# [SOURCE EXTRACT]

# # # #

Courtesy of Ciao, Gloria

“On the savory side we have the BEC or PEC which are our egg sandwiches,” Poliafito said. “The BEC is a bacon, egg, and cheese on a house-made brioche, and the PEC is a prosciutto scamorza cheese and egg on a brioche. It’s kind of an interplay of my background which is half American, half Italian.”

Poliafito adds that all of the sandwiches at Ciao, Gloria are made on homemade focaccia bread and he plans to introduce a riff on an Italian hero/muffuletta sandwich in the coming weeks.

For Ciao, Gloria’s Culinary Director he hired Baked’s former head baker, Ginger Fisher Baldwin, who left to start a family shortly after Poliafito’s departure. The pair worked closely together on creating a fresh menu for the new café.

Courtesy of Ciao, Gloria

“On the sweet side we have a pistachio croissant, that we make in-house,” Poliafito said. “It’s a pistachio cream-filled croissant. Italy has the cornetti which are like a softer, sweeter version of a croissant, but I tend to like croissants more.”

The pastry case was filled with an array of tempting treats on Saturday, including cookies, biscotti, lemon bars, crumb cake, carrot cake, a crostata (Italian baked tart), and a lemon ciambellone (Italian ring cake). Poliafito adds that Baldwin also created an almond plum torte that is “knock-your-socks-off great,” as well as a new take on a Baked favorite, the brownie. “The brownie we have here is a cocoa brownie and it’s incredible. It’s more chocolatey.”

# # # #

# [DATA PROVIDED]
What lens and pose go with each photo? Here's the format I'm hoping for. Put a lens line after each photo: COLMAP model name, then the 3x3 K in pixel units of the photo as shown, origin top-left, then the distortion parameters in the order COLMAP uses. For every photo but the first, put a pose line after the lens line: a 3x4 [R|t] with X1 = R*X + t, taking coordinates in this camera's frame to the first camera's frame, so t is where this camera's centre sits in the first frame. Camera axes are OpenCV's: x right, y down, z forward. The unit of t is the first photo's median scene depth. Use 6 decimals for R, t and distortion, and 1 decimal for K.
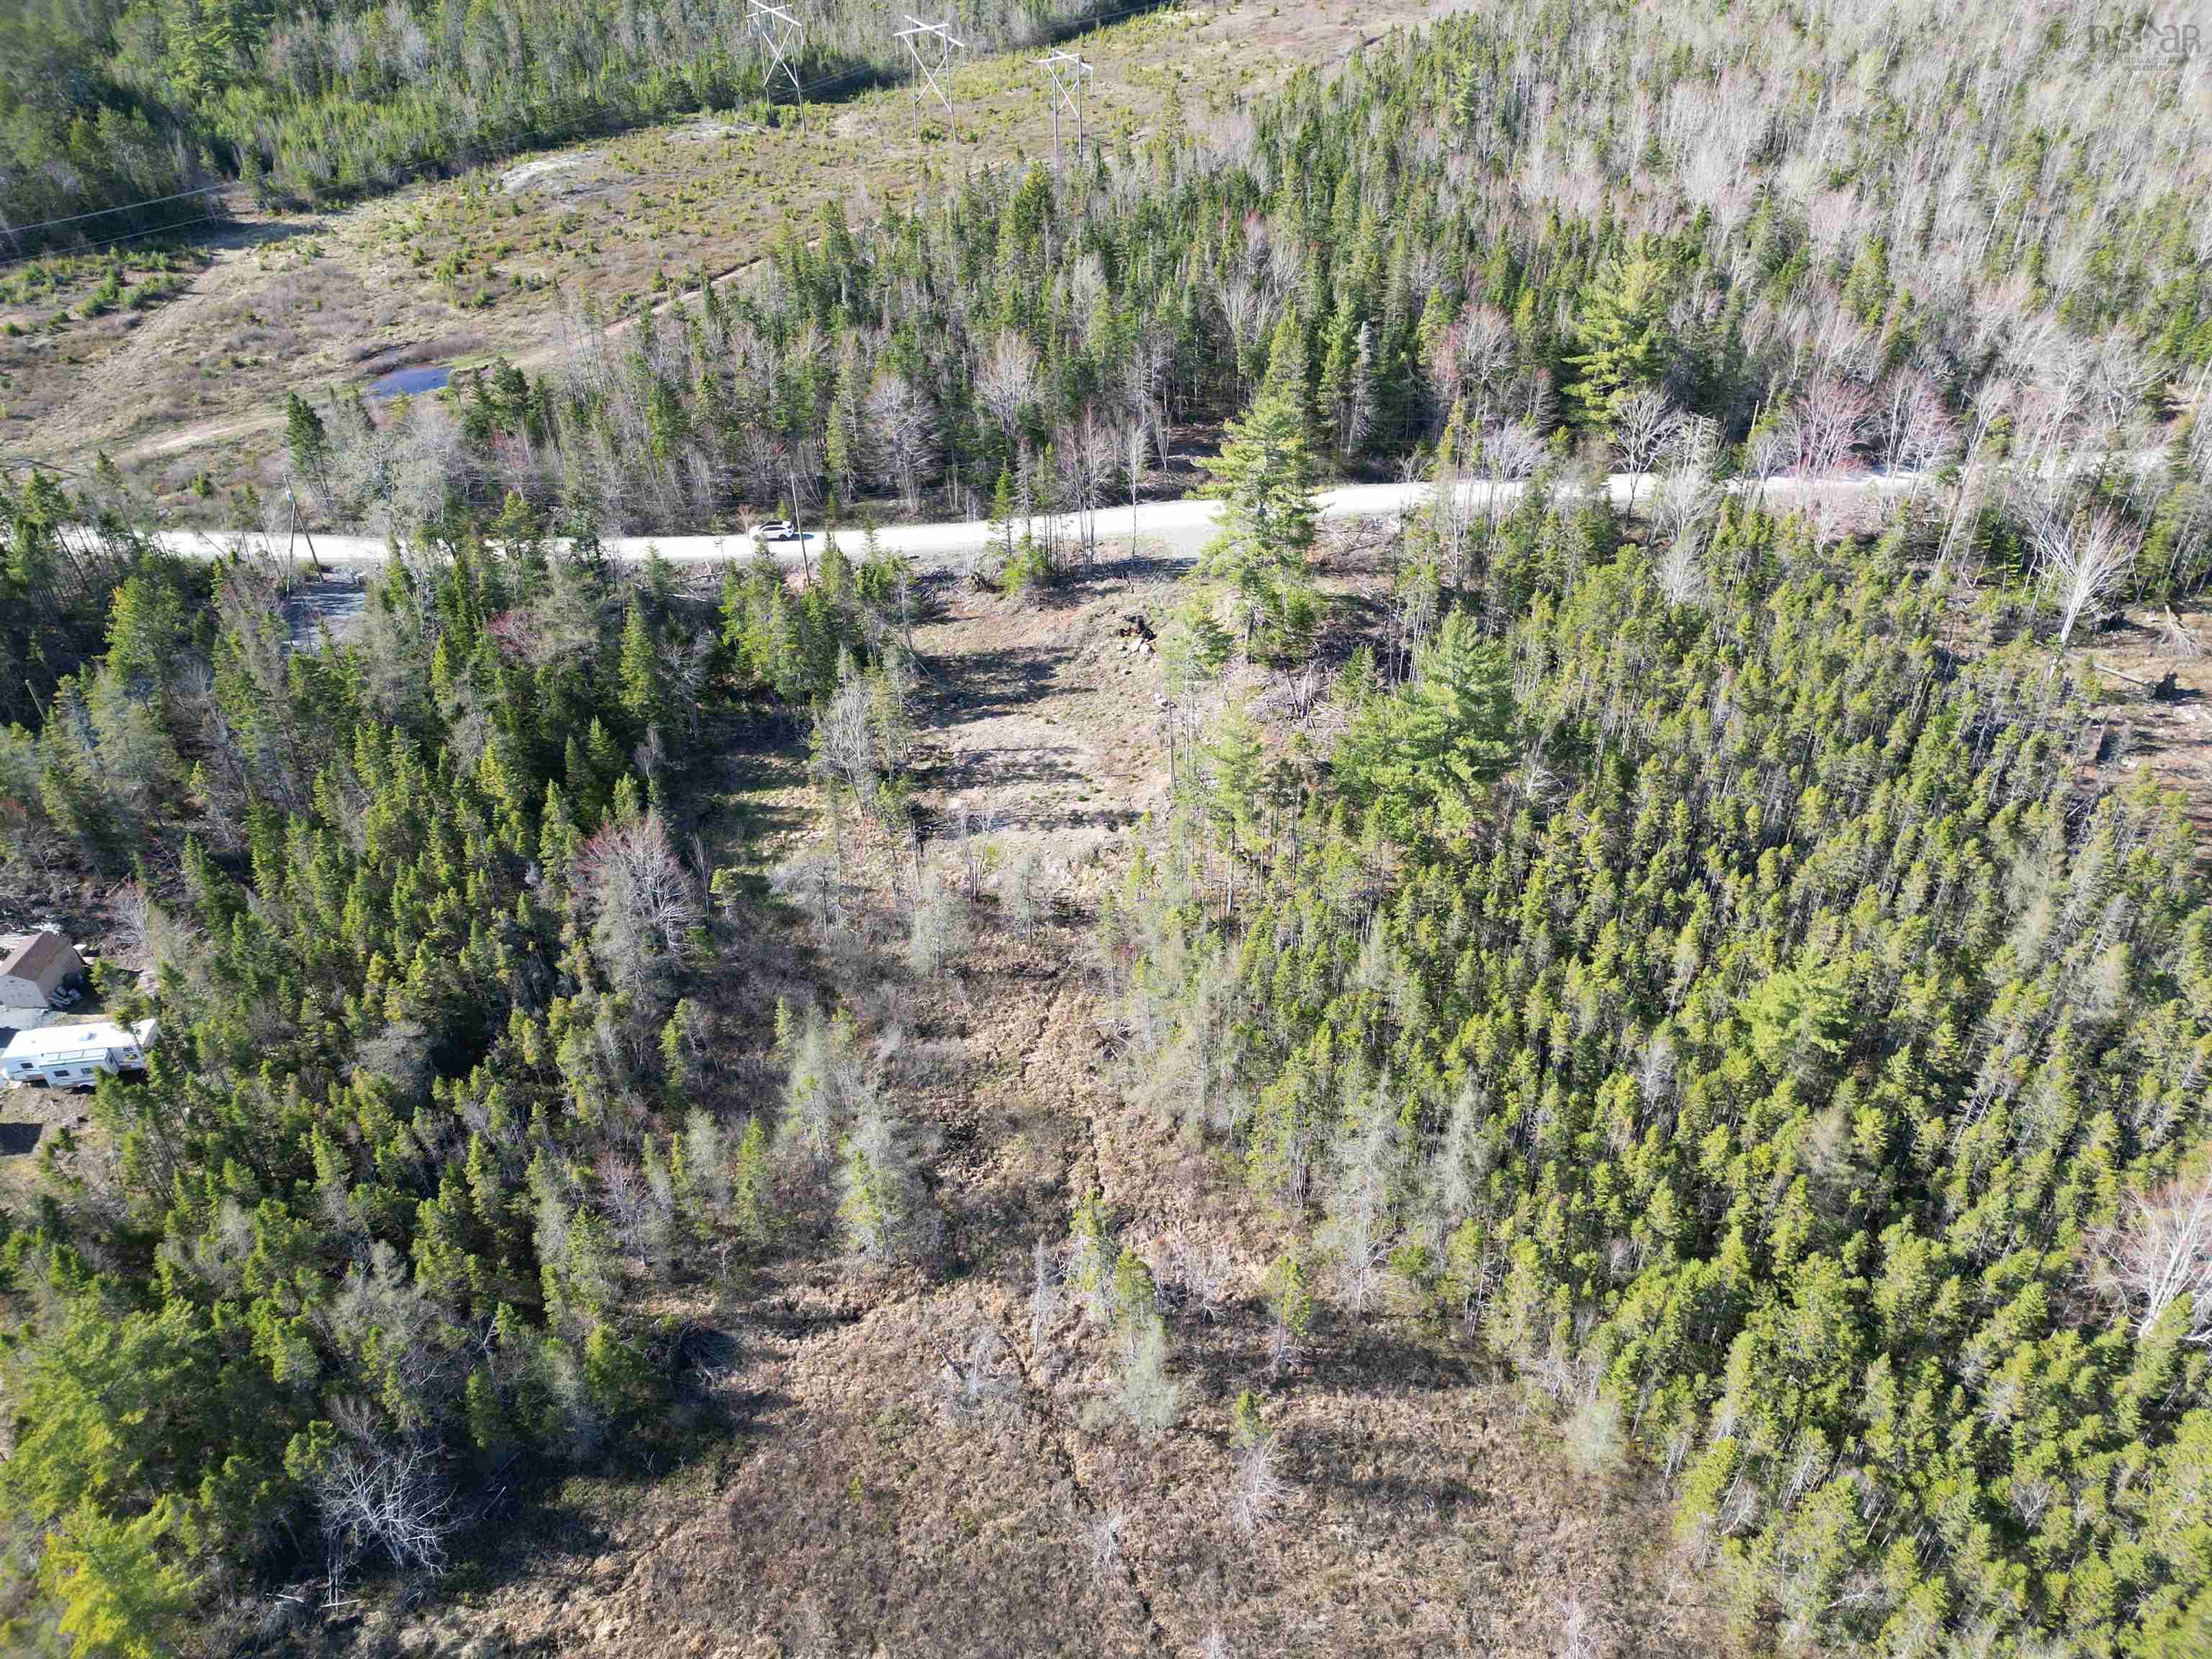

# # # #

# [TASK ITEM A]
In the Ciao, Gloria article above, whom did Poliafito hire as the café's Culinary Director?
# [TASK ITEM B]
Go on with the Ciao, Gloria article, starting after its final sentence about the brownie.

# [TASK OUTPUT A]
He hired Ginger Fisher Baldwin, Baked's former head baker.

# [TASK OUTPUT B]
Another new spin on a classic is Ciao, Gloria’s reinterpretation of the rainbow cookie. Like the traditional pastry, their Neapolitan tricolor does feature almond cake, “but the first layer is infused with cocoa, so it’s chocolate; the middle layer is classic almond, so it’s the vanilla; and then the bottom layer is infused with strawberry, so it’s like Neapolitan ice cream…. I’m a huge fan,” Poliafito said. Bklyner sampled the chocolate-covered treat and can attest, it is decadent and delicious.

Renato Poliafito at his new café Ciao, Gloria, 550 Vanderbilt Avenue (Pamela Wong/Bklyner)

Prior to entering the food industry Poliafito worked as a graphic designer, and his keen eye for detail is apparent in the new shop which features elements from different places he’s visited including California, Denmark, Japan, and Italy. The 1,500-square-foot space features floor-to-ceiling windows and an intricate Sicilian-inspired mosaic tiled wall. “My friend Brett Hansen designed the pattern and I turned it into a mosaic using tile,” he explained. “If you look at the wall it actually says ‘CIAO’ over and over again. Each tile is a different letter.” The half moons represent ‘c,’ the straight vertical lines ‘i,’ the triangles ‘n,’ and the circles ‘o.’

The “CIAO” tiles in the mosaic at Ciao, Gloria (Pamela Wong/Bklyner)

On the back wall is a framed image of a bikini-clad woman sunbathing on a boat. Poliafito found the image—an old advertisement for Riva boats—and fell in love with it. “It’s the Riva Boat Company, an Italian Boat Company that makes those wooden boats you equate with the Mediterranean,” Poliafito said. “It was a very small jpeg and I really wanted it blown up.” His friend Ben Wilkerton reproduced the image using half-tone, “so the closer you get to that image, you’ll see it’s all little colored dots.”

Poliafito worked with Nina Kinoti-Metz of Studio Parallel to design the 25-seat shop which includes blonde maple paneling, turquoise table tops, and an overall minimalism influenced by Copenhagen. “What I pulled from Japan was the idea of customer service and presentation. I’m trying to incorporate that but still have the casual quality that America has,” he noted.

Ciao, Gloria, 550 Vanderbilt Avenue (Pamela Wong/Bklyner)

Polifito is happy with his new neighborhood. “I spent many years in Red Hook, and I love Red Hook, but it’s nice to be some place different, some place new.”

“I love the vibe in Prospect Heights” he added. “There’s a great mix of people. Vanderbilt seems alive with great shops and restaurants. I’m happy to be a part of that.”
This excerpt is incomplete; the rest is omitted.